WORK ORDER. Retype the rows below word for word, starting at the first line and stopping after the line that contains "Criminal & DUI Defense, Traffic Offenses".

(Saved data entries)
--- START ---

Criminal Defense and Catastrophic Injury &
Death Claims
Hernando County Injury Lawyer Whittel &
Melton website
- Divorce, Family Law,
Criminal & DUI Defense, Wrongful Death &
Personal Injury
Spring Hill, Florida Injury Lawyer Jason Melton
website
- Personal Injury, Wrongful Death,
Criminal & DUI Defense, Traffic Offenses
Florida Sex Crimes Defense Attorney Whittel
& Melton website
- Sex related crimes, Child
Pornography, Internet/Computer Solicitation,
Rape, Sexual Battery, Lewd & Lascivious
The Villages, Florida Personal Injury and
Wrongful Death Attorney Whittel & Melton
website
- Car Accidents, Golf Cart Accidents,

--- END ---

RESPONSE BELOW.
Criminal Defense and Catastrophic Injury &
Death Claims
Hernando County Injury Lawyer Whittel &
Melton website
- Divorce, Family Law,
Criminal & DUI Defense, Wrongful Death &
Personal Injury
Spring Hill, Florida Injury Lawyer Jason Melton
website
- Personal Injury, Wrongful Death,
Criminal & DUI Defense, Traffic Offenses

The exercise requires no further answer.